Alexia Torke, M.D., M.S., discusses the newly shortened Family Inpatient Communication Survey (FICS) and what she sees as ideal uses for the 10- and 5-question versions.
We hope that the 10-item survey will be used in broader studies of family experiences in the hospital, especially when a hospital or a researcher just wants to know how we did in terms of both emotional support and communication.
The five-item survey can be used in research as well, but we’re actually exploring some new ways to use it where we send out the individual items over a text, and that can be done on the fly. And that’s an area of research called Ecological Momentary Assessment.
Dr. Torke explains the national landscape of health surveys and the unique niche the FICS was designed to fill.

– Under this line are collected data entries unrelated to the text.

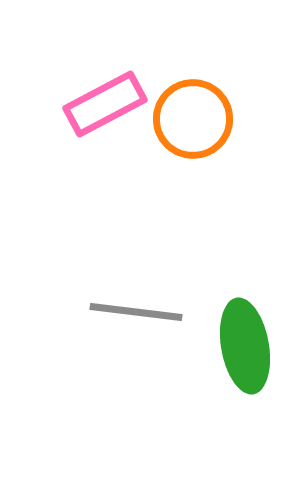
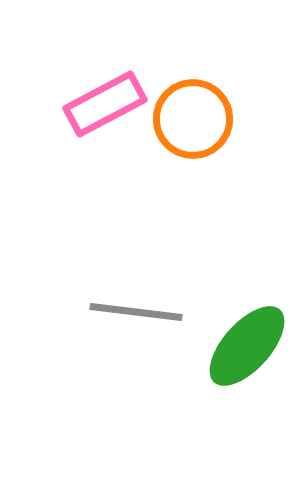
green ellipse: moved 2 px right; rotated 52 degrees clockwise
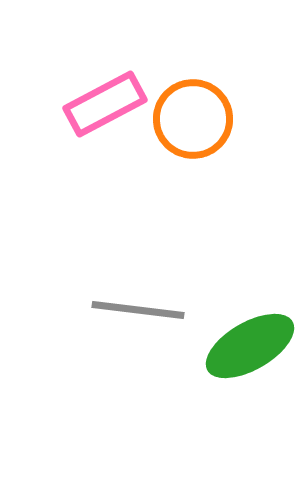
gray line: moved 2 px right, 2 px up
green ellipse: moved 3 px right; rotated 18 degrees clockwise
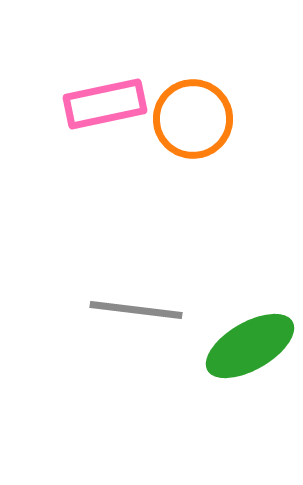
pink rectangle: rotated 16 degrees clockwise
gray line: moved 2 px left
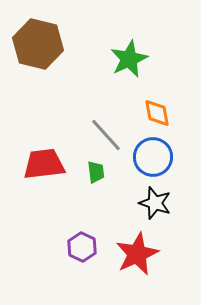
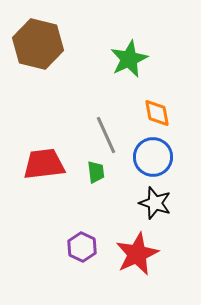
gray line: rotated 18 degrees clockwise
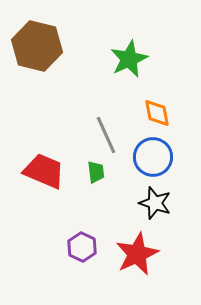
brown hexagon: moved 1 px left, 2 px down
red trapezoid: moved 7 px down; rotated 30 degrees clockwise
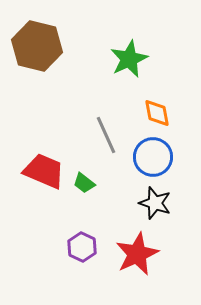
green trapezoid: moved 12 px left, 11 px down; rotated 135 degrees clockwise
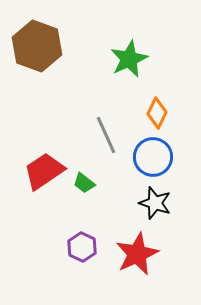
brown hexagon: rotated 6 degrees clockwise
orange diamond: rotated 36 degrees clockwise
red trapezoid: rotated 57 degrees counterclockwise
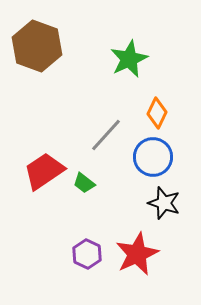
gray line: rotated 66 degrees clockwise
black star: moved 9 px right
purple hexagon: moved 5 px right, 7 px down
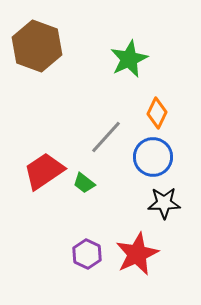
gray line: moved 2 px down
black star: rotated 20 degrees counterclockwise
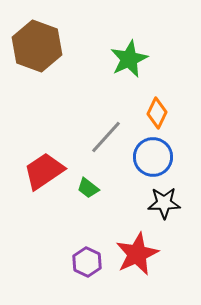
green trapezoid: moved 4 px right, 5 px down
purple hexagon: moved 8 px down
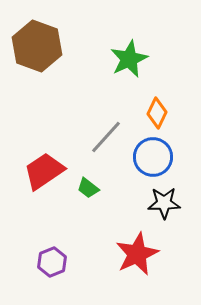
purple hexagon: moved 35 px left; rotated 12 degrees clockwise
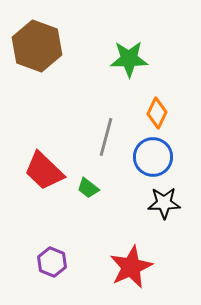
green star: rotated 24 degrees clockwise
gray line: rotated 27 degrees counterclockwise
red trapezoid: rotated 102 degrees counterclockwise
red star: moved 6 px left, 13 px down
purple hexagon: rotated 16 degrees counterclockwise
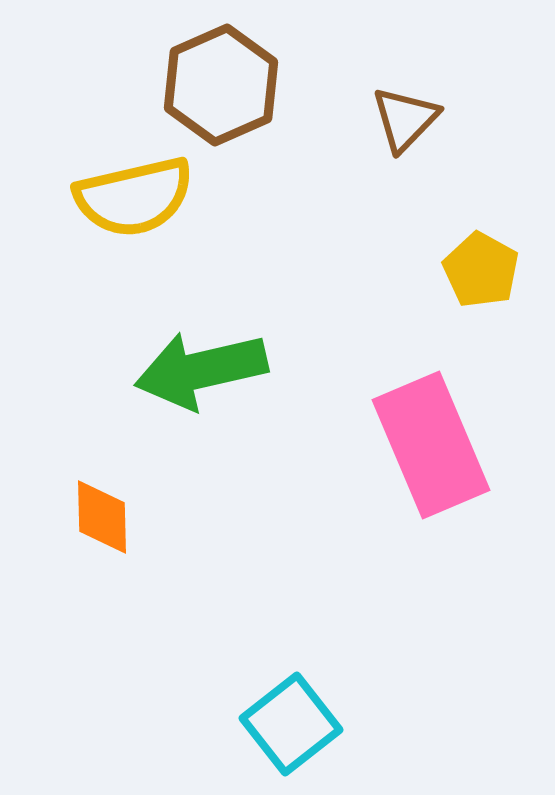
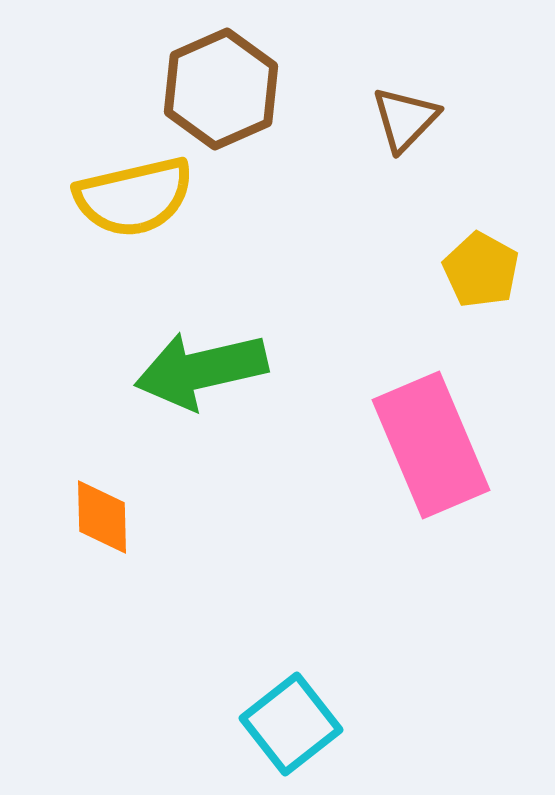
brown hexagon: moved 4 px down
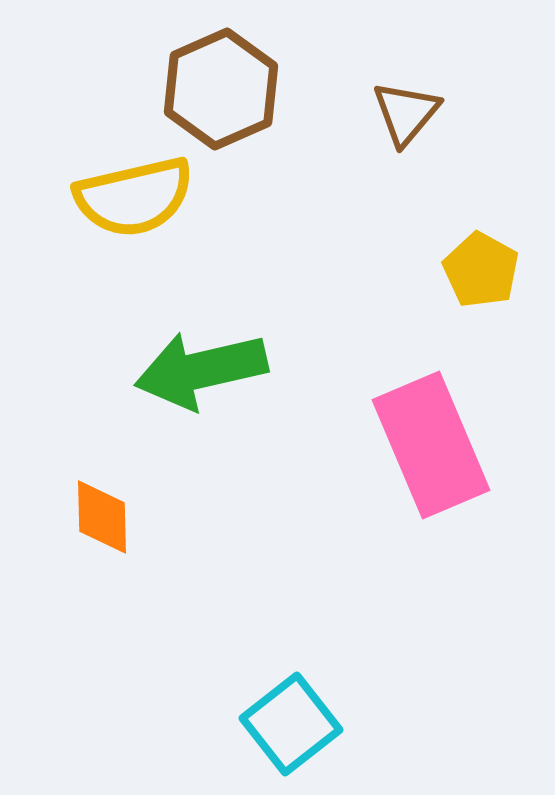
brown triangle: moved 1 px right, 6 px up; rotated 4 degrees counterclockwise
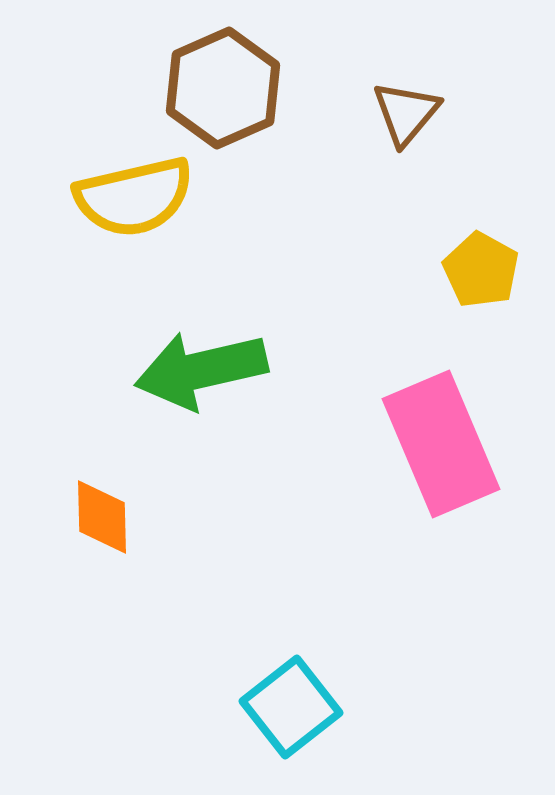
brown hexagon: moved 2 px right, 1 px up
pink rectangle: moved 10 px right, 1 px up
cyan square: moved 17 px up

Our national systems don’t always assess the family members’ experience. So for example, there are some national surveys like the HCAHPS, but for adults they mostly focus on the adults’ own experience, and they don’t assess family experience. Another context where there aren’t good national surveys right now is the situation in which a family member dies in the hospital. And in that case the family would not receive one of those HCAHPS surveys, but it’s still really important, in fact maybe especially important, that we learn about what the family’s communication experience was.
Dr. Torke talks about next steps for the FICS and her team’s research on family surrogate experiences.

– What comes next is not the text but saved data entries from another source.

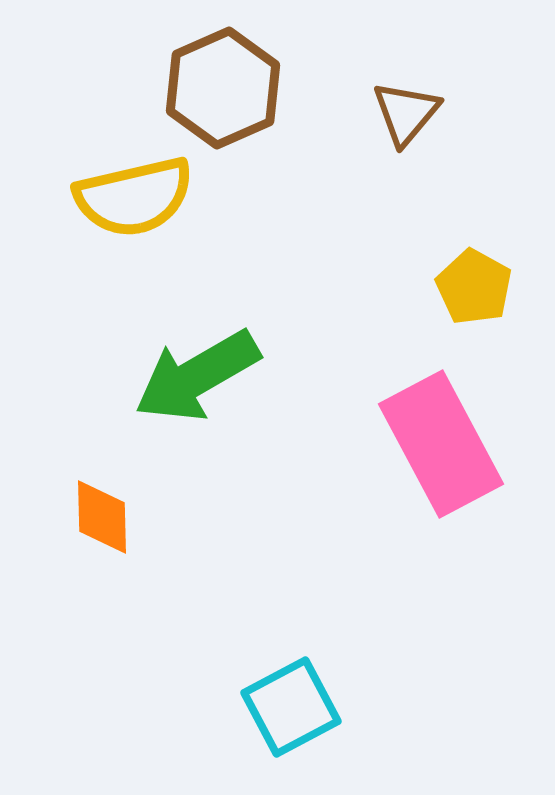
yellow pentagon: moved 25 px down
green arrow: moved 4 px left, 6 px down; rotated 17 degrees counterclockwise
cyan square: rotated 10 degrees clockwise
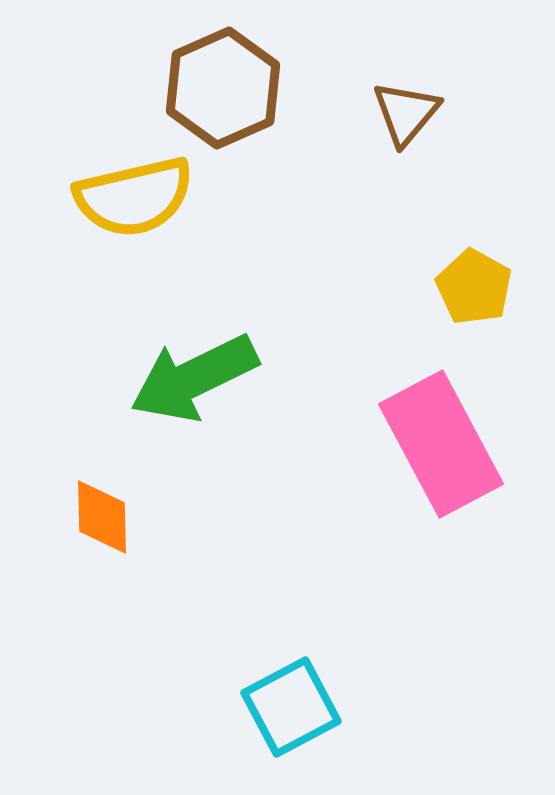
green arrow: moved 3 px left, 2 px down; rotated 4 degrees clockwise
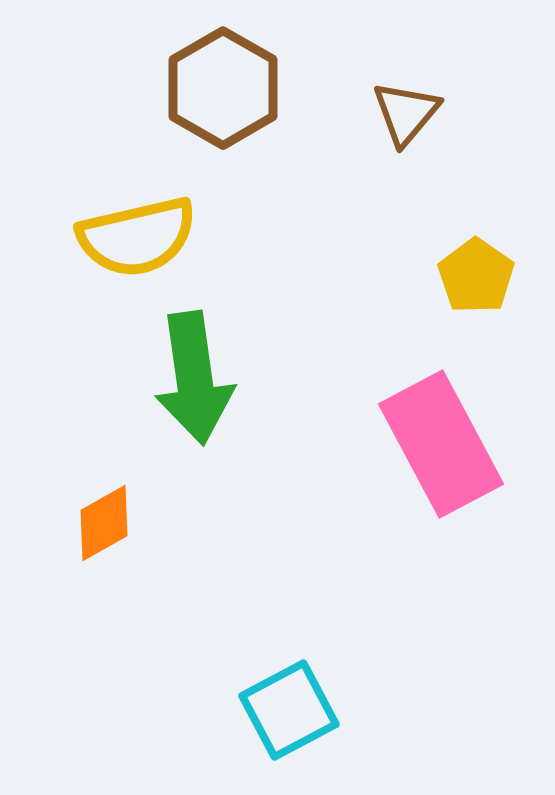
brown hexagon: rotated 6 degrees counterclockwise
yellow semicircle: moved 3 px right, 40 px down
yellow pentagon: moved 2 px right, 11 px up; rotated 6 degrees clockwise
green arrow: rotated 72 degrees counterclockwise
orange diamond: moved 2 px right, 6 px down; rotated 62 degrees clockwise
cyan square: moved 2 px left, 3 px down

We want this to be used not only in a research environment, which is highly controlled and limited to a certain group of people, but we really hope that this survey and other surveys like it can be used in clinical care because we think the family experience is incredibly important, not only in the research context but in the everyday context across the country. So some of our next work will be what we call dissemination work to really get the word out there and try to spread the use of the survey to an expanded group of people.